**QUOTED PASSAGE**

== Segment start ==

Scottish Labour to force NHS cuts vote
Scottish Labour will lead a debate on cuts to local NHS services today amid plans by health boards to merge, downgrade or close hospitals and other facilities.
Regional health boards in Scotland are asked to make annual efficiency savings while refocusing care into home or community settings. This has led to some services being centralised into larger hospitals.
Question marks remain over services such as maternity services at Vale of Leven and Inverclyde, orthopaedics at Monklands hospital and others.
Scottish Labour health spokesman Anas Sarwar will today attempt to reclassify the planned changes as ‘major service changes’, which would require ministerial approval.
“It would be completely unacceptable for the SNP government to sit back and watch vital local services be hit with cuts, closures or downgrades. Especially when the SNP promised these services would be safe before the election,” he said.
The Centre for Integrative Care in Gartnaval, which specialises in non-traditional chronic pain management techniques such as the controversial homeopathy, has been earmarked for losing its seven in-patient beds.
Scottish Labour will fight the cut, but some voices in the medical profession have spoken out against it receiving any funding at all, because of a lack of evidence on the effectiveness of homeopathy.
Last year three health boards announced they would stop referring patients to the facility and the British Medical Association called for it to stop receiving NHS funding.
BMA Scotland chairman Dr Peter Bennie said “We are concerned that scarce funding will be spend on ‘treatment’ that no scientific evidence base to support its use.”
However a number of patients have spoken out against the proposal.
The national clinical strategy published last year called for a need for more local community health centres and hospitals.

== Segment end ==

**EXERCISE GOAL**
List each specific service the NHS cuts article names as uncertain or facing a cut, along with where it is located. The rows that come next are separate material and have no connection to the article.

**Saved data entries**
== Segment start ==

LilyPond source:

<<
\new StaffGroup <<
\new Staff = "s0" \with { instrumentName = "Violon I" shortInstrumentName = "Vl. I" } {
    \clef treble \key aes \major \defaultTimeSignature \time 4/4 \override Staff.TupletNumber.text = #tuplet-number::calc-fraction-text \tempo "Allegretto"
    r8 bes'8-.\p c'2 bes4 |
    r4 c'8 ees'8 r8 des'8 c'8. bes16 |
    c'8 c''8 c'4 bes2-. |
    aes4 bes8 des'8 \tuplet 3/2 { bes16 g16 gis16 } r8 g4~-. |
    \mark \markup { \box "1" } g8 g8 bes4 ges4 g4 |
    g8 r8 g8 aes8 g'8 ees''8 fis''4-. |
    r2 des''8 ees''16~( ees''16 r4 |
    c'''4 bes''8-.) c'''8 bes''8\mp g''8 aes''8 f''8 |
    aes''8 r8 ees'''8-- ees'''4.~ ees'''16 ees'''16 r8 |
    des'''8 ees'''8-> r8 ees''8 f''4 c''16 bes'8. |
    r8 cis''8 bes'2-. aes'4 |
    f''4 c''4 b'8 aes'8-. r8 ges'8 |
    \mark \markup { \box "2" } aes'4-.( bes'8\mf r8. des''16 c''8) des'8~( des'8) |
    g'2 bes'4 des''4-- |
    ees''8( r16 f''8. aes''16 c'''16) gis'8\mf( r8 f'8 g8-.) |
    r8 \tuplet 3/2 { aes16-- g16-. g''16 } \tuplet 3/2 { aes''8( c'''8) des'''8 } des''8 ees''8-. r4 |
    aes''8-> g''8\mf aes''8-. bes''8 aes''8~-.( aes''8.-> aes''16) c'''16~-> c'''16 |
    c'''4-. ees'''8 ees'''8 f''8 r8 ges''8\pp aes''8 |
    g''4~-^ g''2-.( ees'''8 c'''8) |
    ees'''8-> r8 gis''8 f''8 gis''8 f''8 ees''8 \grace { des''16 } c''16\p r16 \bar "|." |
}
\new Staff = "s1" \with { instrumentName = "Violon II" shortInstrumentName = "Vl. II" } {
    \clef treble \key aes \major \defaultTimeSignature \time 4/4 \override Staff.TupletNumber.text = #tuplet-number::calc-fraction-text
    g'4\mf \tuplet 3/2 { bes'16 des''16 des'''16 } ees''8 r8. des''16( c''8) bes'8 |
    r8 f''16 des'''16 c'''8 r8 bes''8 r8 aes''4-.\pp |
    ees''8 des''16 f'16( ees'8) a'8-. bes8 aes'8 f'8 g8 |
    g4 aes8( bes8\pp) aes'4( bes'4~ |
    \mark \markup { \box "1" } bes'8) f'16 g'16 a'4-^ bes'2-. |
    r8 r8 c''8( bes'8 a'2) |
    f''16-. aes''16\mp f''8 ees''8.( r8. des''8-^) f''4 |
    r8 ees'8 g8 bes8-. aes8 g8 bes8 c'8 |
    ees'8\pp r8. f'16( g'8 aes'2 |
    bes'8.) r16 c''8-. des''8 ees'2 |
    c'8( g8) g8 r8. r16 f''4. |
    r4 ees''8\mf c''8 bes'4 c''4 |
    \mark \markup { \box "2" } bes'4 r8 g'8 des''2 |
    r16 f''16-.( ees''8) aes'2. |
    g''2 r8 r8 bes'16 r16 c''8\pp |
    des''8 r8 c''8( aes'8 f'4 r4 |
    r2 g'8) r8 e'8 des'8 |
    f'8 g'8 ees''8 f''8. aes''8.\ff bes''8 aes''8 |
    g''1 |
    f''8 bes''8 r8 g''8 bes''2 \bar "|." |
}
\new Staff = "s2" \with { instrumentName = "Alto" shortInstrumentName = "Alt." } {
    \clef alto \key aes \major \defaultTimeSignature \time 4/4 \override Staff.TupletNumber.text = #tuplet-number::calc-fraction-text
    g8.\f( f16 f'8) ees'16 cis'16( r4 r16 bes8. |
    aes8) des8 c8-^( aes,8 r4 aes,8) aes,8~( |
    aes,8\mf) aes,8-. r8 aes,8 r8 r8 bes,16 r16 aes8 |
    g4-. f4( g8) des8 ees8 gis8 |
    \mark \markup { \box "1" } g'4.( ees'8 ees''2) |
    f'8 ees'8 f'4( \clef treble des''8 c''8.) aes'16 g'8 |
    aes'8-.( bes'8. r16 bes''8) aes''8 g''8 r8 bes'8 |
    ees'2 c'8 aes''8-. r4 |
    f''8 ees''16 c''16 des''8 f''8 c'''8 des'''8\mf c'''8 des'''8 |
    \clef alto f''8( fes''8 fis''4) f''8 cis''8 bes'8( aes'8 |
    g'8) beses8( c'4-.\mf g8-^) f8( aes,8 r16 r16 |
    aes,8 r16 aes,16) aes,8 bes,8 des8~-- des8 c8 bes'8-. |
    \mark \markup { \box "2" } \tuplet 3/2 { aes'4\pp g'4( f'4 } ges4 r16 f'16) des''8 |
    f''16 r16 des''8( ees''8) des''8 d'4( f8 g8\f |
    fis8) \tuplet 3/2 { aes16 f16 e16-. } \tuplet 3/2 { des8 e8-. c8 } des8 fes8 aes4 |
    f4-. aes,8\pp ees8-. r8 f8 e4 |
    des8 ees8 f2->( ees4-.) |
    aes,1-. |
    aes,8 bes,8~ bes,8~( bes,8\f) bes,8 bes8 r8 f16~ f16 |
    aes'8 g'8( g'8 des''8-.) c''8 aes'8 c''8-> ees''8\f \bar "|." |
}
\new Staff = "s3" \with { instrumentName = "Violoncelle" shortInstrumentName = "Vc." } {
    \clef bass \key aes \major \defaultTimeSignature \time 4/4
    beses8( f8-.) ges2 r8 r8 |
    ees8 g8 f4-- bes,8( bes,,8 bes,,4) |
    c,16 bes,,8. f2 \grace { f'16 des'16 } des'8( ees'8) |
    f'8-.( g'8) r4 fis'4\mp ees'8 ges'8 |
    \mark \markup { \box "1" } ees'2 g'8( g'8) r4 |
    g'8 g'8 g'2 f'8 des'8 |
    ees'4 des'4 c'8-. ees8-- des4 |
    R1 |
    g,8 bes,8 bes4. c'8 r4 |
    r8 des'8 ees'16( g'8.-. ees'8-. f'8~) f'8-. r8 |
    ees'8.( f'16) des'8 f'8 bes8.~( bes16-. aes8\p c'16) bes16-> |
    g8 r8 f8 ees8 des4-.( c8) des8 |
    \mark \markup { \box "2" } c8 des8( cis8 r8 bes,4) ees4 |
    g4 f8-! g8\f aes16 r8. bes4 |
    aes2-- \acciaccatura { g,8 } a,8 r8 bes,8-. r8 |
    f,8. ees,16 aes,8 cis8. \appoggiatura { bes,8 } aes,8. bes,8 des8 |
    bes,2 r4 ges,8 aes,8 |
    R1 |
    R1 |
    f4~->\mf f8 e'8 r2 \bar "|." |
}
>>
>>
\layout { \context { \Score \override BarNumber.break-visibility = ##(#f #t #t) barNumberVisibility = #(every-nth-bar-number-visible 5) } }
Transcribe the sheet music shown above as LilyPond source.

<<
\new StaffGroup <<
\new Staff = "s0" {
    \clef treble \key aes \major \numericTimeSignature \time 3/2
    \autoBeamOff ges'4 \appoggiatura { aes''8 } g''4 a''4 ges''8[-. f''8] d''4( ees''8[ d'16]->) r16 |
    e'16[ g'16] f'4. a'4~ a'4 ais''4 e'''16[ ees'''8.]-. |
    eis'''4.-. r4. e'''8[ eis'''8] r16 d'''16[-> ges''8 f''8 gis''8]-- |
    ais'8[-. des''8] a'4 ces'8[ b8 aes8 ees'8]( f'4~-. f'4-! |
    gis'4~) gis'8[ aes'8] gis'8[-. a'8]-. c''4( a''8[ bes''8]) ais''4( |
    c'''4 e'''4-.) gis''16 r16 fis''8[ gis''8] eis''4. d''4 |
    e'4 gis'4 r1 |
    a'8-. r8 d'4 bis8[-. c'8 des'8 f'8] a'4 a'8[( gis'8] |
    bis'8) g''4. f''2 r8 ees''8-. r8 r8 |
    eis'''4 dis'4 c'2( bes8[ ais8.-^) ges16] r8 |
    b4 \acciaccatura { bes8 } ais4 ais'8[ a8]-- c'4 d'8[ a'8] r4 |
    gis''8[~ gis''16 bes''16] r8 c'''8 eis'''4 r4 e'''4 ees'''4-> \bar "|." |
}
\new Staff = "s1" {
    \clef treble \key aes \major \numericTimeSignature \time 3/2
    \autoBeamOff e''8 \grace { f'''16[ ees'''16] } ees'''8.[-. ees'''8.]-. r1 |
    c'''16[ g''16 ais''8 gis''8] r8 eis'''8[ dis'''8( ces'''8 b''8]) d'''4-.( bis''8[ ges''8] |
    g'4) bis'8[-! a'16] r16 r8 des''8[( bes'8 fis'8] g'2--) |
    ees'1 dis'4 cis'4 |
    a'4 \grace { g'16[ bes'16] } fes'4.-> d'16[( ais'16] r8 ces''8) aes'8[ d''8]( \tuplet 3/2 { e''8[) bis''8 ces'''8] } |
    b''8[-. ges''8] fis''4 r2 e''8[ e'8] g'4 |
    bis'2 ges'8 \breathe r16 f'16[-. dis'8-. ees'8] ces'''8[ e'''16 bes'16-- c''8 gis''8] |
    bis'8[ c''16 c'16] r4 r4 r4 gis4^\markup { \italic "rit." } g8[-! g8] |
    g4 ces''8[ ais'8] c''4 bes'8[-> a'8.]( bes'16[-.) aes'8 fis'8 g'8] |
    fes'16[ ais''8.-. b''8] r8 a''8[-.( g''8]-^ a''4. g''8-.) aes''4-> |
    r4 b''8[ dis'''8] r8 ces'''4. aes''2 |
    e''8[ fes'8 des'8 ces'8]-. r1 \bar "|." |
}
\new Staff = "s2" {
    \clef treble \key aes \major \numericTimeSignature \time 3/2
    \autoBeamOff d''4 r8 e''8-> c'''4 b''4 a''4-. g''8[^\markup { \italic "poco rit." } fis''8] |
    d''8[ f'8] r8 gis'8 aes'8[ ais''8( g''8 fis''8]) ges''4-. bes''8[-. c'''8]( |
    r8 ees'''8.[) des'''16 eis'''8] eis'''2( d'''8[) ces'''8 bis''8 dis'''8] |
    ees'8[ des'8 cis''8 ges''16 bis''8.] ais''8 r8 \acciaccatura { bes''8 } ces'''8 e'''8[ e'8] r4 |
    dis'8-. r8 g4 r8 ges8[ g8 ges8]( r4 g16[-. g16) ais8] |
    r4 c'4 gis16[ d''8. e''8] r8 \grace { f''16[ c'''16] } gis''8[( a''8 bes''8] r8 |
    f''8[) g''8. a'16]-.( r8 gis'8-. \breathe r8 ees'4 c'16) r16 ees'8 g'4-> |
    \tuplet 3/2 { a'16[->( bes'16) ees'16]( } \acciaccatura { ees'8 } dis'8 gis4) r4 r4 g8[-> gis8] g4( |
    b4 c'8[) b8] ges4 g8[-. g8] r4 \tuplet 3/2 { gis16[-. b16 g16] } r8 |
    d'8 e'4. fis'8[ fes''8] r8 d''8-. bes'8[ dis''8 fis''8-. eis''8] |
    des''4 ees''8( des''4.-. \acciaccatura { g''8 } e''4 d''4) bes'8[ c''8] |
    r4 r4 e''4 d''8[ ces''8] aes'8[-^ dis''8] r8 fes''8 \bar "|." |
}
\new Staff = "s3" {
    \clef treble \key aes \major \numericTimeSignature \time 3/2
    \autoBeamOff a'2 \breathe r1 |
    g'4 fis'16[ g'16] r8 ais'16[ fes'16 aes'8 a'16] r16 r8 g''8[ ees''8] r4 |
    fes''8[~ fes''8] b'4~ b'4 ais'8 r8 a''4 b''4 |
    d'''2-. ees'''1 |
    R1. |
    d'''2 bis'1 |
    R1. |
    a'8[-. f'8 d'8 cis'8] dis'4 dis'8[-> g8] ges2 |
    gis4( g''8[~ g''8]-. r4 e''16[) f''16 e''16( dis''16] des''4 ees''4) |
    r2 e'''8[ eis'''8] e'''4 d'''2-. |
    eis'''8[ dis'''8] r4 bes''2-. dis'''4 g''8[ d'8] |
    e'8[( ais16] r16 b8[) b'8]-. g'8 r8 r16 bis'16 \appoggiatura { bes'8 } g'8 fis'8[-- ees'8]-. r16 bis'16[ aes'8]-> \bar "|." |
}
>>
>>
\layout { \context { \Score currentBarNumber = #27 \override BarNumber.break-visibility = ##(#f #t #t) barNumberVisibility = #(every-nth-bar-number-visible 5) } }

== Segment end ==

**COMPLETED EXERCISE**
- Maternity services at Vale of Leven
- Maternity services at Inverclyde
- Orthopaedics at Monklands hospital
- The seven in-patient beds at the Centre for Integrative Care in Gartnaval